# Start of Document passage
No Good Deed Goes Unpunished

Barnie Day


 

 

Gilmore's Ghost

 

Bill Howell can't get traction on any of his other issues, so he's trotted out a frightful oldie--completing the phase-out of the car tax.


 

In what has to be the most desperate reach for political relevance in recent memory, the House Republican leadership on Wednesday rolled out… (drumroll, please)… the car tax issue! 

 

For real. I’m not making this up

 

This one is the policy equivalent of a blow-up doll.  Let’s call her "Gilmore’s Ghost." What’s she look like? Well, that depends on the lighting. Frightful, even scary, in the daylight. Not bad in the dark. A little long in the tooth, and so lame she’s reduced now to crutches, still, a wig, a little lipstick and... Whatayaknow!… Bill Howell’s finally got an issue he can squire about in public!

 

Hey, you’ve got to understand. It’s been a long dry spell. A man gets lonely. Desperate. It’s no fun being made to sit in the corner in your own caucus. It’s no fun being boxed out in the Senate. No fun being out maneuvered by a governor. It’s no fun being sneered at by the business community, which is your natural constituency.

 

Obviously, the Speaker decided he’s just not going to be kicked around anymore. So he primped up this cutie and hopped her out to face the press. And, just for good measure, brought along Uncle Callahan.
# End of Document passage
# Start of Material provided
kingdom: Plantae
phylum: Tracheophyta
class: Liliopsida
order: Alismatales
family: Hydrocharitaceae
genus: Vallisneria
# End of Material provided
Go on with the column about the car tax after its last sentence, keeping to the same voice.

Exercise output:
You remember Callahan. Chairman of Appropriations.  One of the breakaway Republicans who forced passage of the $1.4 billion tax increase last year—then backed away on the final vote. Yeah, that Callahan.

 

The historic budget agreement last year capped the car tax cut—a slick, three-word campaign promise Gilmore rode to the governor’s office, but later was seen by many as a policy boondoggle responsible for his political undoing—at a cost to the state of $950 million annually—which, on average, reimbursed local governments about 70 percent of what the property tax would have been. Car owners still pay the other 30 percent on vehicle values in excess of $20,000.

 

The proposal Callahan outlined Wednesday will phase out this remaining 30 percent over a six-year period, growth in state revenues permitting, and assuming the full House and Senate go along—which they won’t. At least not the Senate. If reaction signals from Senate Finance Committee Chairman John Chichester are any indication, then this one is… well… let’s just say that he’s going to stick a hatpin in this one. Maybe she goes quietly, maybe she squalls out of the nearest window. Either way, she goes, in my opinion.

 

Gilmore, of course, was delighted with the revival. Gov. Mark R. Warner, on the other hand, was cautious—at least publicly. Privately, my guess would be, he was more than a little chagrined at the prospect of another protracted budget fight in this, his last year of office.

 

Ironically, the House tax cut proposal came the same day the Senate punted on transportation, unveiling a proposal by Walter Stosch, R-Glen Allen, to begin a top to bottom study of transportation—another in a long line of studies—because of lack of any appreciable source of new funding.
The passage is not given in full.